Definition
In an instructional context, material that has a direct and meaningful connection to the lesson objective, the learner's current level of knowledge, and the practical application of the skill or concept being taught.
Plain English
Information that actually matters to what the student needs to learn right now and can use in real flying.
Context Anchor
Used in aviation instruction when selecting what to include in a lesson, briefing, visual aid, example, or debrief.
Derivation
From the Latin 'relevare,' meaning 'to lift up' or 'bring to bear.' Relevant information is the material that 'bears on' the task at hand — it carries weight for the learner's current goal, rather than being interesting but unrelated.
Why Pilots Care
Instructors have limited time with each student. Filling a lesson with information that isn't tied to the objective wastes that time and dilutes the points that matter for safe, competent flying.
Intuition Check
Do not assume relevant means any information that is interesting or aviation-related.
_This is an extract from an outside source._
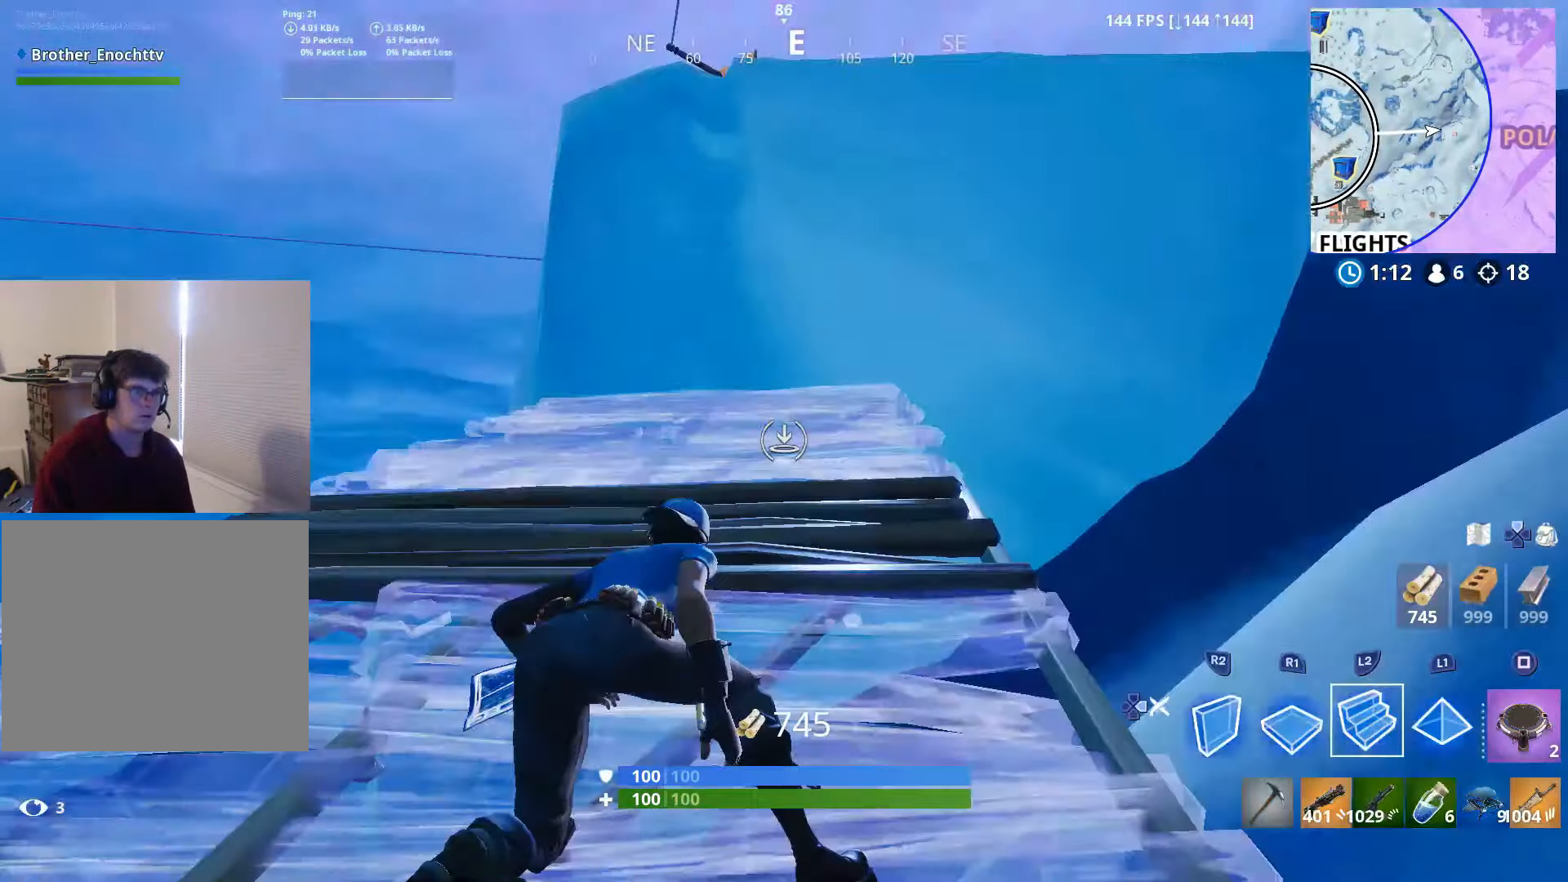
{"buttons": ["R2"], "left_stick": "up-left", "right_stick": "down-right", "events": [[50, "R2", "down"], [100, "right_stick", "center"], [150, "right_stick", "up-left"], [200, "left_stick", "down"], [266, "left_stick", "down-right"], [316, "right_stick", "up-right"], [450, "left_stick", "center"], [450, "right_stick", "down-right"], [500, "left_stick", "up-left"]]}
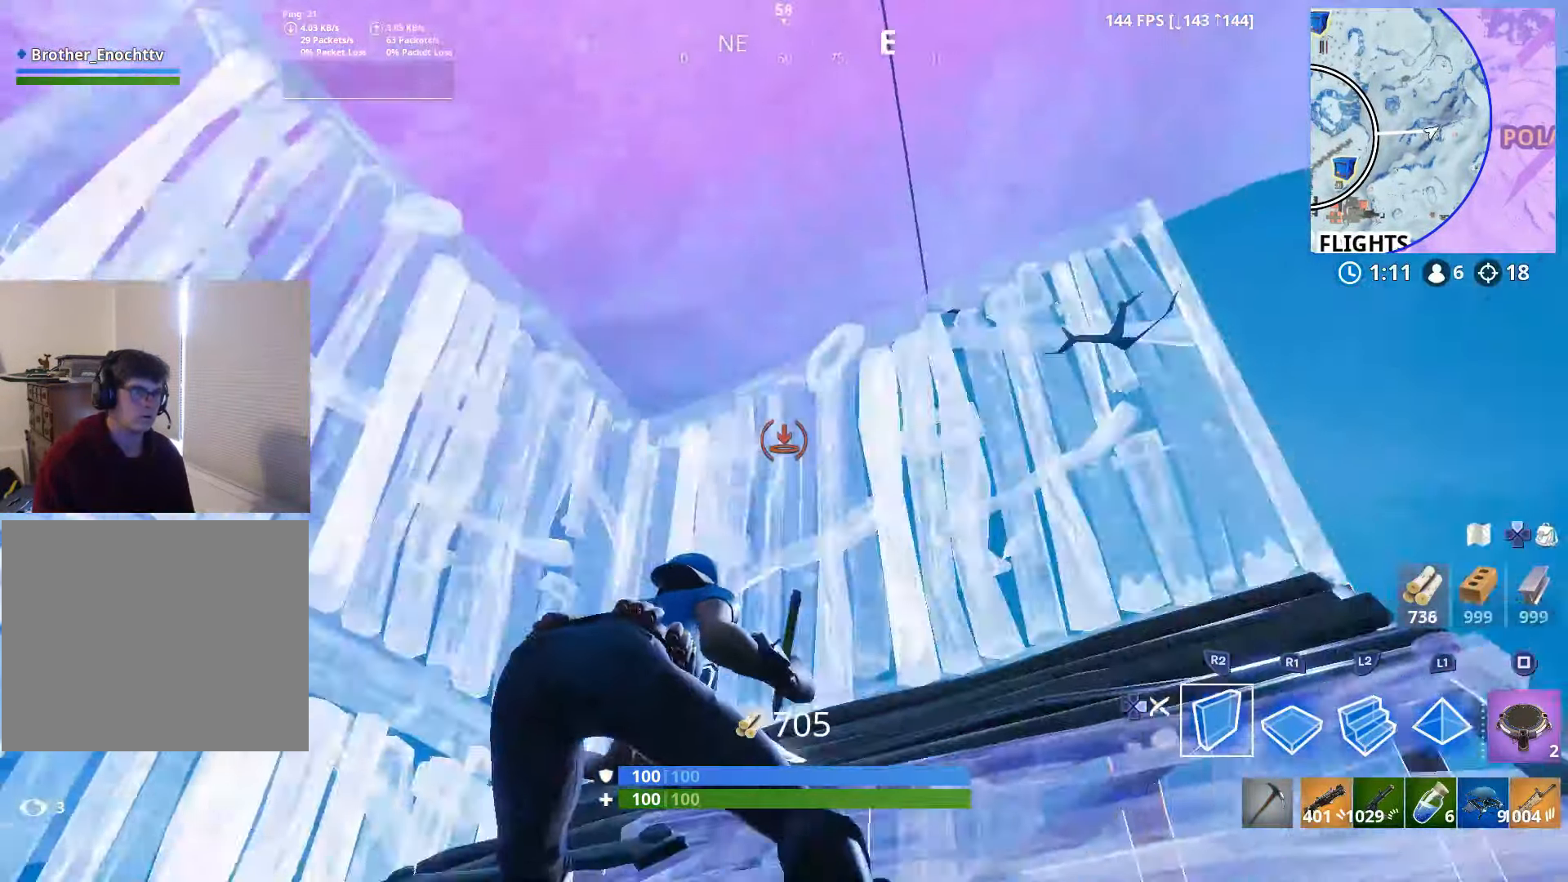
{"buttons": [], "left_stick": "left", "right_stick": "up-right", "events": [[50, "right_stick", "left"], [150, "left_stick", "up"], [150, "right_stick", "center"], [200, "right_stick", "right"], [250, "R2", "up"], [266, "DPAD_RIGHT", "down"], [366, "DPAD_RIGHT", "up"], [366, "right_stick", "up-right"], [400, "left_stick", "up-left"], [500, "left_stick", "left"]]}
Here it means information that directly helps with the lesson, task, or decision at hand.
Example Sentence 1
When teaching a student about crosswind landings, the instructor focused on relevant information such as wind correction technique and rudder use, leaving aerodynamic theory for a later ground session.
Example Sentence 2
By filtering out non-essential details, the CFI ensured the student received only relevant information during the preflight discussion.